1 Jun 2016 - 5:18 PM  UPDATED 7 Jun 2016 - 4:52 PM

In 2009 Queensland Origin legend Dale ‘Rowdy’ Shearer lay in a coma, following a devastating car accident, which doctors feared would take his life.

The force of the accident tore his skull off his vertebrae, an injury no one had ever survived from.

But somehow, Shearer did survive, against all odds.

The 26-game Queensland Origin representative joined NITV’s League Nation Live this week, where he detailed his miraculous recovery.  

As he lay in that hospital bed, word was spreading that Shearer's fight was one he couldn't win. 

 “There wasn’t much hope, there were still some concerns with a lot of bleeding they couldn’t control, they just crossed their fingers.

“I did get through the night.

"My mum was leaving and I gave a little moment with my finger and she told them ‘He’s going to be sweet’", said Shearer.

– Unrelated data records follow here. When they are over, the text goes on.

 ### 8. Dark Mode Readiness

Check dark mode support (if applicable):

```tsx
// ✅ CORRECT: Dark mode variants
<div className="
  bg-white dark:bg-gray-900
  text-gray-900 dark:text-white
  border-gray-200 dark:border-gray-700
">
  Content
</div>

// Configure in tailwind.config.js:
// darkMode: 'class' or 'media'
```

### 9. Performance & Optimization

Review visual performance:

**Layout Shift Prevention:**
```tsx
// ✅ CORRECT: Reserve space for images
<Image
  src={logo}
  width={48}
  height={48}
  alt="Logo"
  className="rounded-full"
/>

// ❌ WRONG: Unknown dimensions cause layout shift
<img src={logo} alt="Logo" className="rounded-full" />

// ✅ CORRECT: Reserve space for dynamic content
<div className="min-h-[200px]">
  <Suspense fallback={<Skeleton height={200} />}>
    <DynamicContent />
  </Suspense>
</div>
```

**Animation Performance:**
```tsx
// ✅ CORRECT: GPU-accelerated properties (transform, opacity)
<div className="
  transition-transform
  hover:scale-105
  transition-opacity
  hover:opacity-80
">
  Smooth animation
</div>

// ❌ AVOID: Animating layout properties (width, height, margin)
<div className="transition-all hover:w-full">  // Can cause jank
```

An outside back once known for his dazzling speed, Shearer again portrayed that quickness in his recovery.

After lying in a coma for two weeks, he defied doctor’s orders and flew through his rehabilitation with the same ease he once showed on a football field.

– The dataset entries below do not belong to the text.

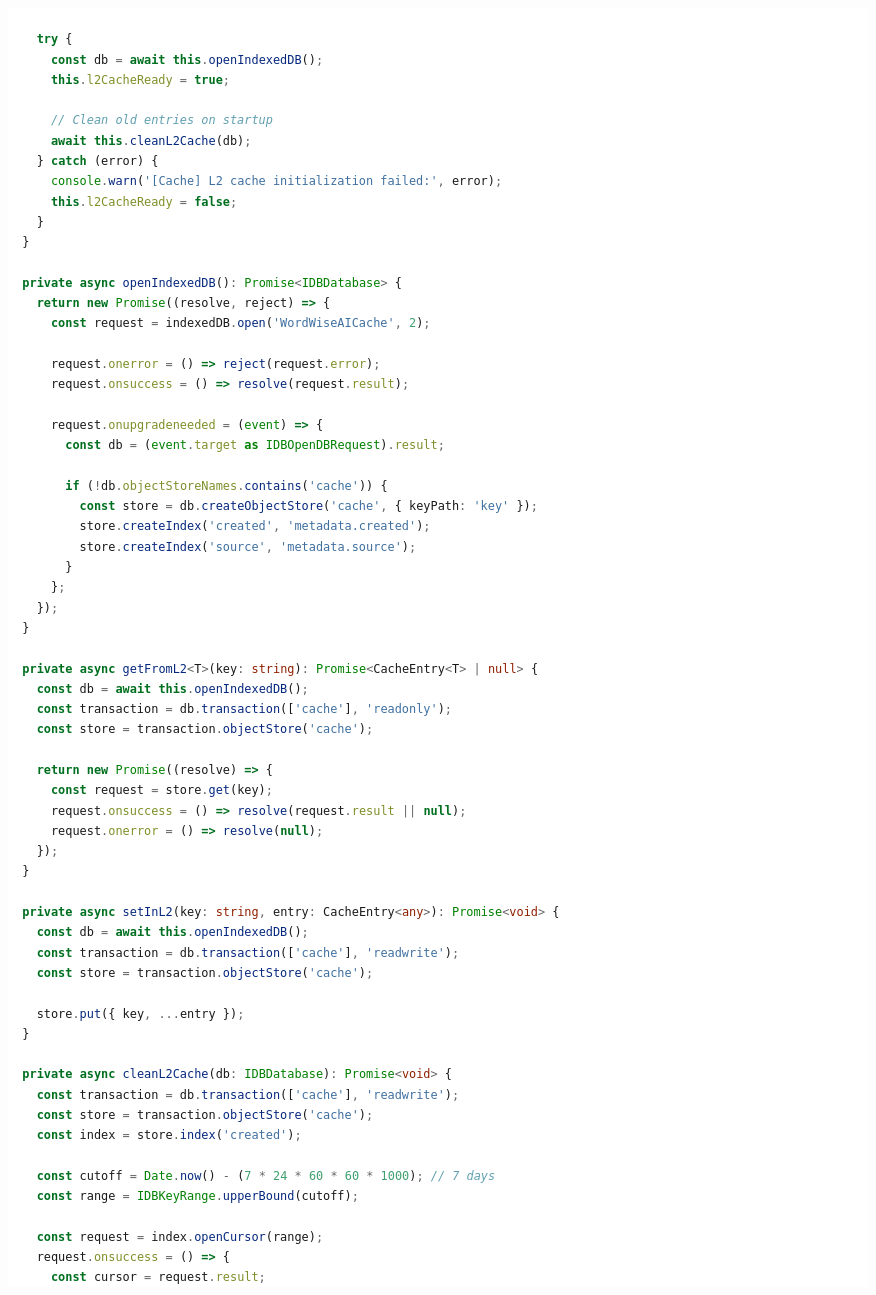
 ```typescript
    
    try {
      const db = await this.openIndexedDB();
      this.l2CacheReady = true;
      
      // Clean old entries on startup
      await this.cleanL2Cache(db);
    } catch (error) {
      console.warn('[Cache] L2 cache initialization failed:', error);
      this.l2CacheReady = false;
    }
  }
  
  private async openIndexedDB(): Promise<IDBDatabase> {
    return new Promise((resolve, reject) => {
      const request = indexedDB.open('WordWiseAICache', 2);
      
      request.onerror = () => reject(request.error);
      request.onsuccess = () => resolve(request.result);
      
      request.onupgradeneeded = (event) => {
        const db = (event.target as IDBOpenDBRequest).result;
        
        if (!db.objectStoreNames.contains('cache')) {
          const store = db.createObjectStore('cache', { keyPath: 'key' });
          store.createIndex('created', 'metadata.created');
          store.createIndex('source', 'metadata.source');
        }
      };
    });
  }
  
  private async getFromL2<T>(key: string): Promise<CacheEntry<T> | null> {
    const db = await this.openIndexedDB();
    const transaction = db.transaction(['cache'], 'readonly');
    const store = transaction.objectStore('cache');
    
    return new Promise((resolve) => {
      const request = store.get(key);
      request.onsuccess = () => resolve(request.result || null);
      request.onerror = () => resolve(null);
    });
  }
  
  private async setInL2(key: string, entry: CacheEntry<any>): Promise<void> {
    const db = await this.openIndexedDB();
    const transaction = db.transaction(['cache'], 'readwrite');
    const store = transaction.objectStore('cache');
    
    store.put({ key, ...entry });
  }
  
  private async cleanL2Cache(db: IDBDatabase): Promise<void> {
    const transaction = db.transaction(['cache'], 'readwrite');
    const store = transaction.objectStore('cache');
    const index = store.index('created');
    
    const cutoff = Date.now() - (7 * 24 * 60 * 60 * 1000); // 7 days
    const range = IDBKeyRange.upperBound(cutoff);
    
    const request = index.openCursor(range);
    request.onsuccess = () => {
      const cursor = request.result;
```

“They told me then I’d be paralysed and wheelchair bound and probably in hospital for 18 months.

“But once I was aware after those two weeks, I just couldn’t get out of there quick enough.

"I was doing push-ups on the handrail in the hall, I’d sneak down to the physio room and steal a little old ladies push trolley, I just wanted to get out as quickly as possible.

“I had three months rehab because I couldn’t walk, couldn’t talk, couldn’t eat, and couldn’t lift my hands. But I got through that rehab in a month," said Shearer.

Shearer amazingly is back playing the game that saw him represent his country on twenty occasions, despite doctors urging him to give it away.

 “I was told not to play any sport, and that I’m not allowed to coach. But I have a run around in the Masters. It’s a bit delicate, but hopefully they look after me," Shearer says.

‘Rowdy’ fought back when given the smallest odds and he’s well aware of where his focus should be in his second chance at life.

The 2009 accident amazingly coincided with the anniversary of his wife’s passing.

Shearer feels his late wife had a part to play in his amazing recovery. 

“My wife did pass away a year before that and unfortunately the accident did coincide with the anniversary of her death.

“I think she might have been looking down saying get your ass back down there and look after them boys, and at the time that was my main motivation.